■ RECORDS SHOWN ■
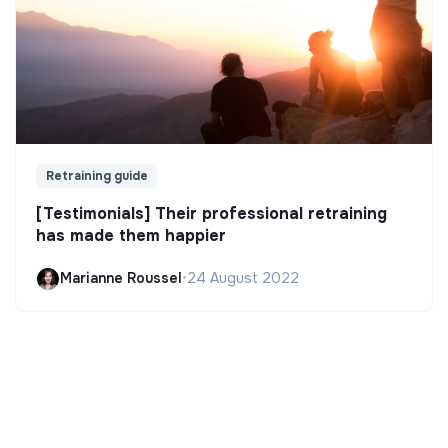
Retraining guide
[Testimonials] Their professional retraining
has made them happier
Marianne Roussel
•
24 August 2022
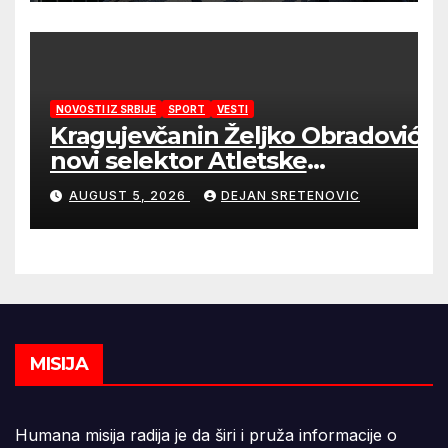
NOVOSTI IZ SRBIJE
SPORT
VESTI
Kragujevčanin Željko Obradović
novi selektor Atletske
reprezentacije Srbije
AUGUST 5, 2026
DEJAN SRETENOVIC
MISIJA
Humana misija radija je da širi i pruža informacije o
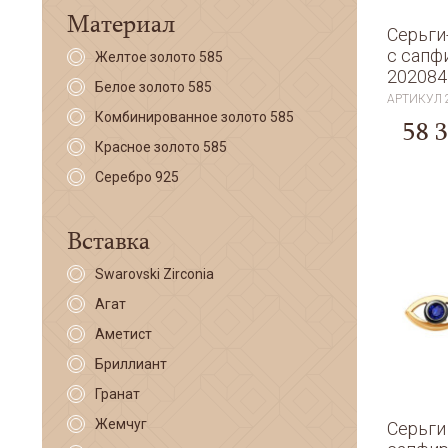
Материал
Серьги
с сапф
Желтое золото 585
202084
Белое золото 585
АРТИКУЛ
Комбинированное золото 585
58 
Красное золото 585
Серебро 925
Вставка
Swarovski Zirconia
Агат
Аметист
Бриллиант
Гранат
Жемчуг
Серьги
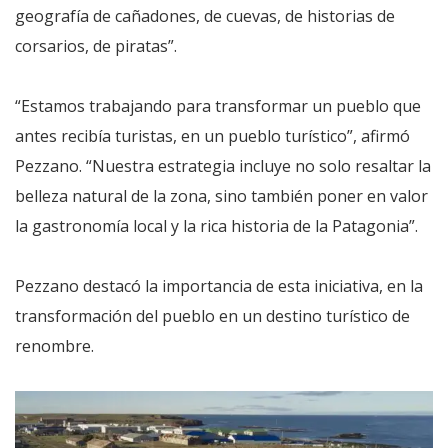
geografía de cañadones, de cuevas, de historias de
corsarios, de piratas”.
“Estamos trabajando para transformar un pueblo que
antes recibía turistas, en un pueblo turístico”, afirmó
Pezzano. “Nuestra estrategia incluye no solo resaltar la
belleza natural de la zona, sino también poner en valor
la gastronomía local y la rica historia de la Patagonia”.
Pezzano destacó la importancia de esta iniciativa, en la
transformación del pueblo en un destino turístico de
renombre.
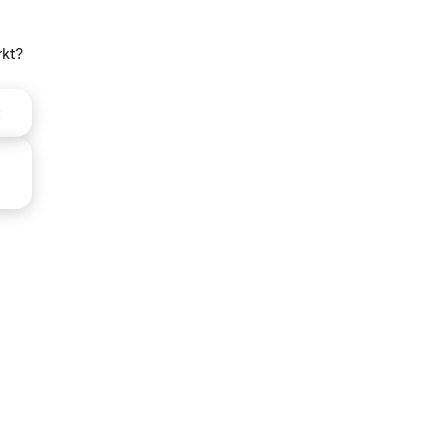
kt?
t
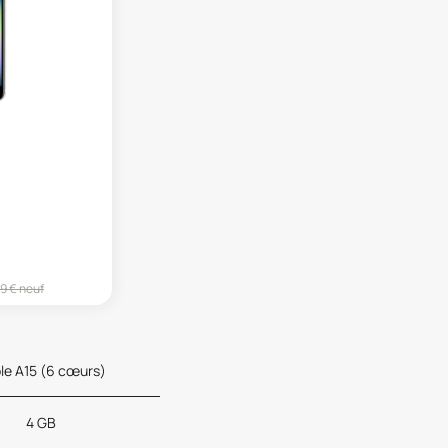
9
€ neuf
le A15 (6 cœurs)
4 GB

■ INSTRUCTIONS TO FOLLOW ■
The lines to copy are those above that contain the string "Pezzano".

■ EXERCISE SOLUTION ■
Pezzano. “Nuestra estrategia incluye no solo resaltar la
Pezzano destacó la importancia de esta iniciativa, en la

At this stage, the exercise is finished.